**PROMPT**
Copy each line of the entries below that contains the string "bold".

== == ==

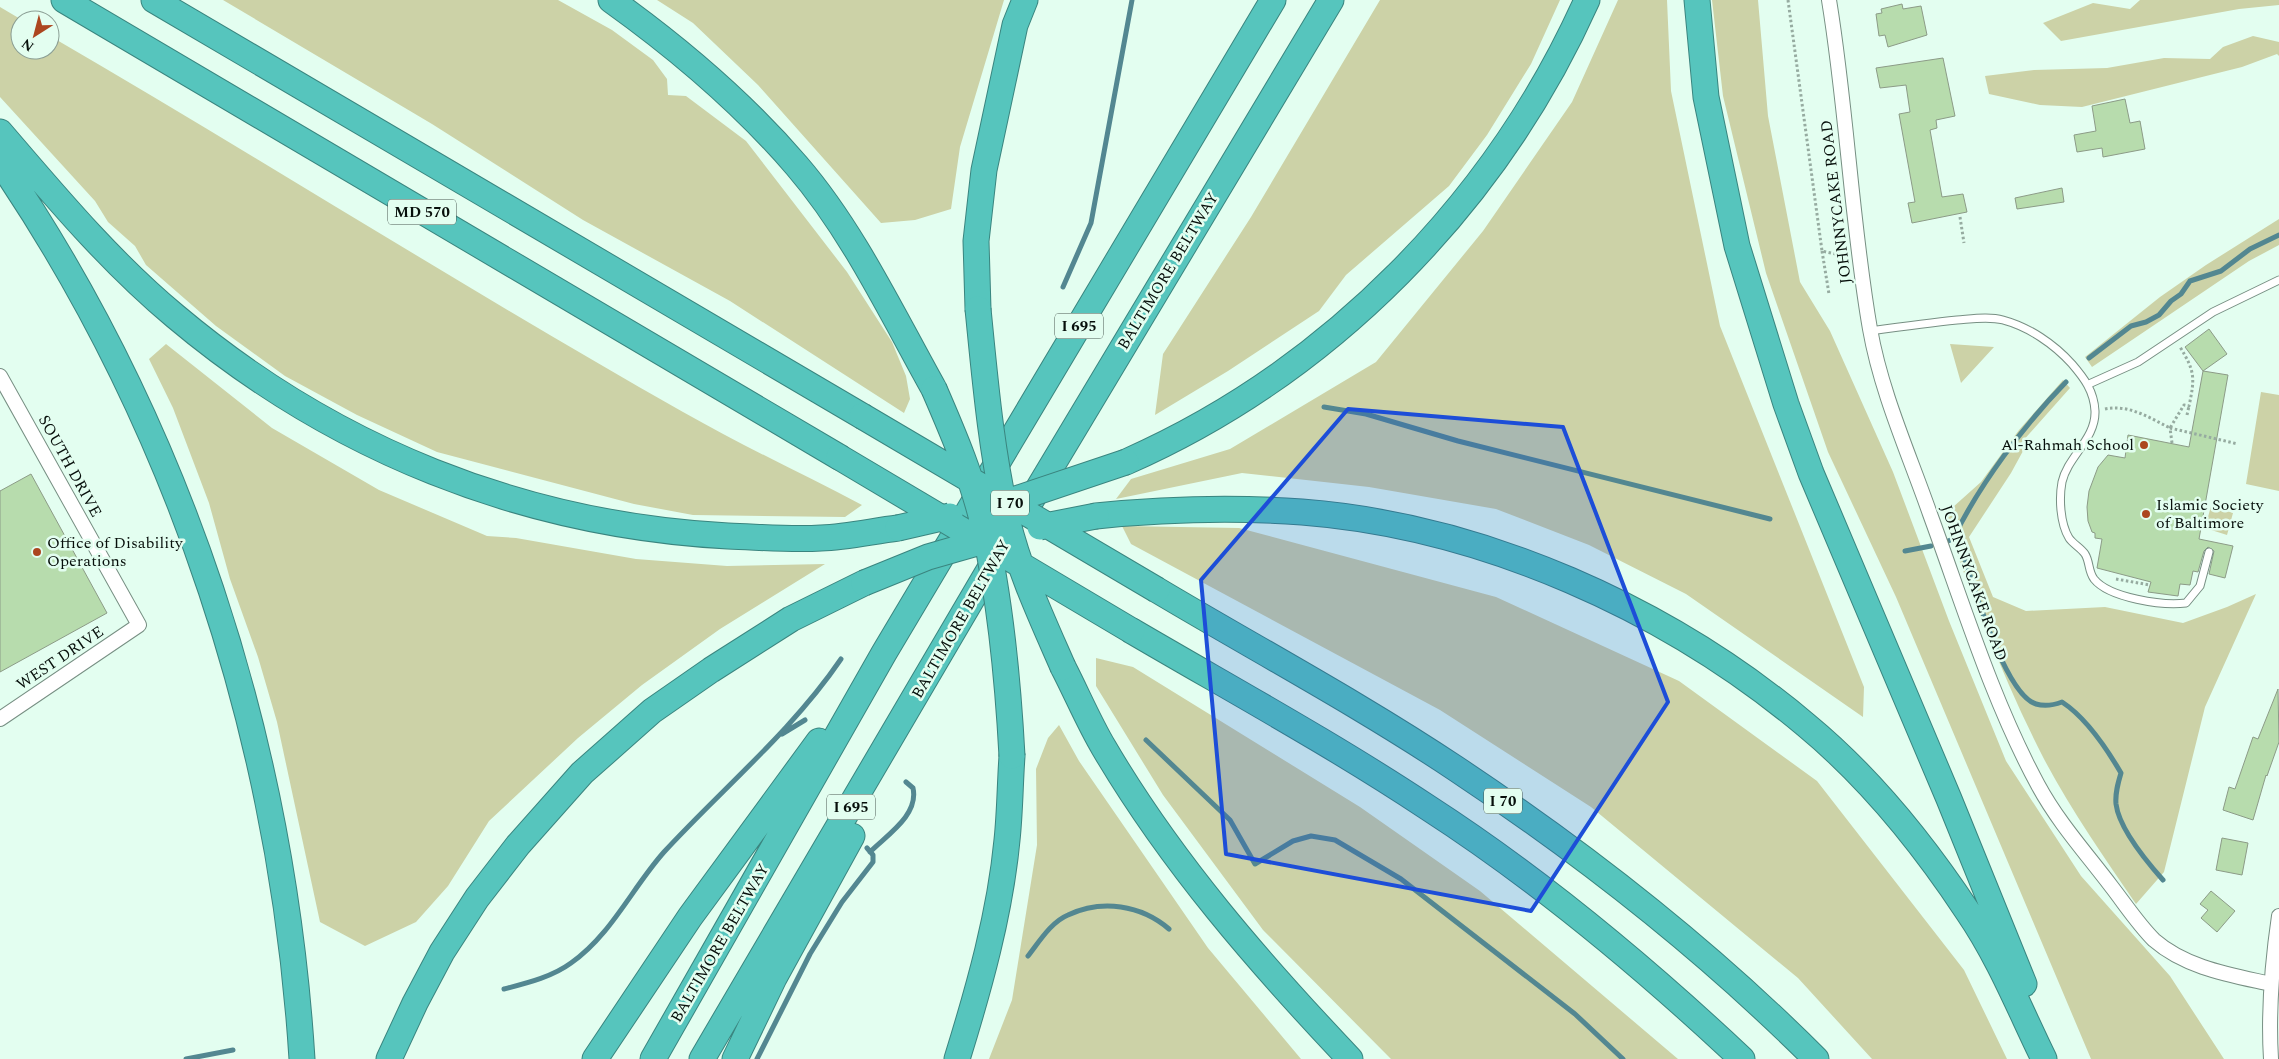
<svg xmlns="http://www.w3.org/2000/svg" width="2279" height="1059" font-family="Spectral,serif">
<rect width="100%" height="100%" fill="#e3fef0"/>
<path fill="#ccd2a7" d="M223,0H558L612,30L653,60L667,79L668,95L686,96L746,141L847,272L892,342L906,376L910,399L904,413L730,301L583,220L432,124Z
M657,0H1004L960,147L951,209L915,220L881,223L758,85L693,23Z
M1380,0H1560L1531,64L1487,135L1449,186L1346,275L1319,311L1228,371L1155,415L1163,354L1251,217Z
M1618,0H1667L1671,91L1720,326L1864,687L1863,717L1686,594L1589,545L1496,509L1369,487L1242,473L1116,499L1131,479L1230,449L1376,362L1483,231L1572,102Z
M1712,0H1758L1768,116L1800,282L1830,331L1893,472L1949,621L2006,761L2081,876L2170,976L2224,1059H2091L1896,597L1828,452L1766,273L1723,96Z
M2140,0H2279V5L2239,9L2061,41L2043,23L2093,3L2130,9Z
M0,7L22,20H20V50H50V36C262,159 469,291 683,412C741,445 803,474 862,505L845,517L693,515L634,504L437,452L357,415L285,376L216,326L146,265L135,246L108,222L95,201L0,97Z
M2253,36L2279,42V56L2277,54L2242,67L2082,107L2040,105L1989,94L1985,76L2034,70L2107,68L2164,58L2210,59L2223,47Z
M2279,219V245L2249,261L2092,367L2085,357L2160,297L2206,265Z
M166,344L272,428L379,490L487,536L516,538L636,559L727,566L825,564L720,629L642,685L578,738L489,821L448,886L416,922L365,946L320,922L277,722L258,657L230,579L209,503L173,408L149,359Z
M1950,344L1994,347L1961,383Z
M2063,380L2070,388L2021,443L2023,451L2011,473L1969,537L1993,597L2026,611L2105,607L2183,623L2227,607L2256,594L2205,707L2164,872L2136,904C2104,857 2071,810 2044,759C2004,681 1973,599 1943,516L1981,482L2019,430Z
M2261,392L2279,395V491L2246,484Z
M2211,506L2233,513L2227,535L2205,528Z
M1122,526L1239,528L1496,597L1679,681L1817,781L1964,970L2007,1059H1872L1798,978L1591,807L1440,710L1131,544Z
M1096,658L1133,667L1360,807L1480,891L1678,1059H1391L1263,930L1163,795L1096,686Z
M1059,725L1079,761L1208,948L1301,1059H989L1012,1000L1037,845L1036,769L1048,738Z"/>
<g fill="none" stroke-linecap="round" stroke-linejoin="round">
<path stroke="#538791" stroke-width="5" d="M1063,287L1091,223L1132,0
M2089,358L2131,326L2146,322L2159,315L2171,301L2181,294L2190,281L2221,271L2250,249L2279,235
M1324,407L1366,414L1458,441L1770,519
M1953,539C1979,485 2024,425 2066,382
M1948,541L1953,539L1957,541L1961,548C1972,580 2004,694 2036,704C2046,707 2054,705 2062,702C2085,717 2107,749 2121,773C2118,783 2115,793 2116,804C2119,828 2147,862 2163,880
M1905,551L1931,546
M782,734L805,720
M1146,740L1230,820L1255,864L1293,841L1311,836L1335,840L1401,879L1575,1014L1623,1059
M870,852C887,835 919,815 913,788L906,782
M1028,956C1039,942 1051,922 1068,915C1102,899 1141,905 1169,929
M504,989C527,983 552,977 571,963C611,935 632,888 664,852C723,788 792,731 841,659
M186,1059L233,1050
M757,1059L810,954L842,902L873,862V855L867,848"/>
</g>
<path fill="#b7dcad" stroke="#8c9b87" d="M1902,4L1903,9L1921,6L1927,35L1888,47L1885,35L1879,36L1876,14L1882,13L1881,9Z
M1943,58L1955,116L1936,120L1937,128L1930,130L1942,197L1963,194L1967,212L1912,223L1908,203L1915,202L1899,114L1910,112L1906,85L1880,88L1876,68Z
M2125,99L2130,123L2140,121L2145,149L2103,157L2102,148L2077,152L2074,135L2096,131L2092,106Z
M2062,188L2064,202L2017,209L2015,198Z
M2209,329L2227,354L2203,371L2185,347Z
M2203,371L2228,375L2199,539L2233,546L2225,578L2209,574L2214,551L2208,547L2204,551L2198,572L2193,571L2190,585L2180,584L2178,596L2148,592L2151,582L2097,568L2102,539L2095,538V533L2092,532L2088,521L2087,507L2089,491L2098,467L2108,455L2125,458L2128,435L2189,447Z
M31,474L107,613L0,672V491Z
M2278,689L2279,742L2267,776L2266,775L2253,820L2223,810L2229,787L2235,789L2253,737L2258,739Z
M2222,838L2248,843L2242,875L2216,870Z
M2211,891L2235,911L2217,932L2201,918L2208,910L2200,904Z"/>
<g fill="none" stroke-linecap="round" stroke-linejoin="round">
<g stroke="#778f83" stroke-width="9">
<path id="service" d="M1870,331C1899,327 1928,323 1957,320C1971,319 1989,316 2003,320C2029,327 2054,344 2072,364C2084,378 2094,391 2095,411C2096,439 2068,456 2062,482C2059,498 2060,523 2069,538C2073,544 2081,548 2085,554C2090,562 2088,571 2094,579C2109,598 2163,606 2186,603L2200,586L2209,552
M2089,384L2138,362L2213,312L2279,280"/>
</g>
<g stroke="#778f83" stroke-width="16">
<path id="minor" d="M1829,0C1847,109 1851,220 1870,329C1881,392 1909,454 1930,514C1963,604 1992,700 2038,785C2058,822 2086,853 2111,886C2125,904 2138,924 2154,940C2186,968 2231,975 2271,984
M0,376L139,625L0,719
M2271,1059C2268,1011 2272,964 2279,916"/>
</g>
<g stroke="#3a857f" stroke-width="27">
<path id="motorway" d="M64,0L839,457
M154,0L862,416
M611,0C678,48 743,103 797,166C853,231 892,314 934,389
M1697,0L1706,97L1737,246L1786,404L1811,473L1949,799L2024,984
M0,132C55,196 110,262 175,316C333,449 522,525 728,536C759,537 791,540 821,538C847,537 873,531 898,528
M0,162C180,426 282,740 302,1059
M978,309L976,241L984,170L1015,25L1025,0
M1126,462C1330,372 1496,203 1587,0
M1029,504L1331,0
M1096,516C1165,509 1233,507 1302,512C1483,526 1668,609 1806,725C1869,777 1923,844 1968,912C1999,957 2020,1010 2044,1059
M1157,590C1256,649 1359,704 1455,768C1583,853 1706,949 1816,1059
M1132,631C1231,689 1332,744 1427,807C1540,880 1644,967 1742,1059
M1063,667C1077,694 1089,723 1104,748C1171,862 1259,963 1350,1059
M389,1059L415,1003L442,952L477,898L518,845L582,773L652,711L711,670L791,619L864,583
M595,1059L690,917L819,741
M653,1059L884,653L1273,0
M702,1059L999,553
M735,1059L774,978L852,836
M957,1059C979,988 1000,914 1007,840C1010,812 1010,784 1012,756"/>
</g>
<path stroke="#96aba0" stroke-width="3" stroke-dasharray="2.5 2.5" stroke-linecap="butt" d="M1788,0L1822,251L1844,256
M1960,217L1964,243
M1822,251L1829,294
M2105,409C2129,404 2150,418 2170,428L2184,405L2189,406C2195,378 2195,371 2180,347
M2187,415L2189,406
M2172,443L2170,428L2238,444
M2116,579L2150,585"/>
<use href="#service" stroke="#fff" stroke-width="7"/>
<use href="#minor" stroke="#fff" stroke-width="14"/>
<use href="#motorway" stroke="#56c5bd" stroke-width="25"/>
<g stroke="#3a857f" stroke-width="27" stroke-linecap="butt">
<path id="motorway-bridge" d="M978,309C985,379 991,450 1007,519C1019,570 1042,619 1063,667
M934,389C954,435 974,482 985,532C1001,606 1008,681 1012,756
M862,416L1157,590
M839,457L1132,631
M998,505L1126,462
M1040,527L1096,516
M898,528L950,516
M864,583L928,557L991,539"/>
</g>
<use href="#motorway-bridge" stroke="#56c5bd" stroke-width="25"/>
</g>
<path fill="#1d4ed8" fill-opacity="0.2" stroke="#1d4ed8" stroke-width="4" stroke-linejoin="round" d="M1348,409L1563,427L1668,702L1531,911L1226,854L1201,580Z"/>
<g fill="#ac461f" stroke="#e3fef0" stroke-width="2">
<circle cx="2144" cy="445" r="5"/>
<circle cx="2146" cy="514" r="5"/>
<circle cx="37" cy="552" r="5"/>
</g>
<g text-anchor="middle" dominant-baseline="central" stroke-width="5" stroke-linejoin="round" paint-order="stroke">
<g fill="#e3fef0" stroke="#495750" stroke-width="1">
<rect x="388" y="199.5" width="68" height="25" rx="4"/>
<rect x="1055" y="313.5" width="48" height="25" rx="4"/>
<rect x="991" y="490.5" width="38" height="25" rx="4"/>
<rect x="1484" y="788.5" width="38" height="25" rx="4"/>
<rect x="827" y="794.5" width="48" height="25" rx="4"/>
</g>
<g font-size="15" font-weight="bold" fill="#070f0b">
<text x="422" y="212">MD 570</text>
<text x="1079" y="326">I 695</text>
<text x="1010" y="503">I 70</text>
<text x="1503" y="801">I 70</text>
<text x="851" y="807">I 695</text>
</g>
<g font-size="16" fill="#070f0b" stroke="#e3fef0">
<text transform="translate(1836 202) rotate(-97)">JOHNNYCAKE ROAD</text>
<text transform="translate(1168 271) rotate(-59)">BALTIMORE BELTWAY</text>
<text transform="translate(70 466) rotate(61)">SOUTH DRIVE</text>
<text transform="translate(1974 583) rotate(70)">JOHNNYCAKE ROAD</text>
<text transform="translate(961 619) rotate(-60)">BALTIMORE BELTWAY</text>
<text transform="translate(60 658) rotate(-34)">WEST DRIVE</text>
<text transform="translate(720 943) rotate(-60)">BALTIMORE BELTWAY</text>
</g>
<g font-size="16" fill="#070f0b" stroke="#e3fef0" text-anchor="start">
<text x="2134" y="445" text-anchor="end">Al-Rahmah School</text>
<text x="2156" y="505">Islamic Society<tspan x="2156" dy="18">of Baltimore</tspan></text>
<text x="47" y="543">Office of Disability<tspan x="47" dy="18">Operations</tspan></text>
</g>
</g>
<g transform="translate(35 35) rotate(216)"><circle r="24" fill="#e3fef0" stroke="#8b9e94"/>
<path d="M0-4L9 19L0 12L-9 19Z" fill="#ac461f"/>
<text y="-8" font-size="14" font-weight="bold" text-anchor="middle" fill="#070f0b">N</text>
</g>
</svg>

== == ==

**WRITTEN RESPONSE**
<g font-size="15" font-weight="bold" fill="#070f0b">
<text y="-8" font-size="14" font-weight="bold" text-anchor="middle" fill="#070f0b">N</text>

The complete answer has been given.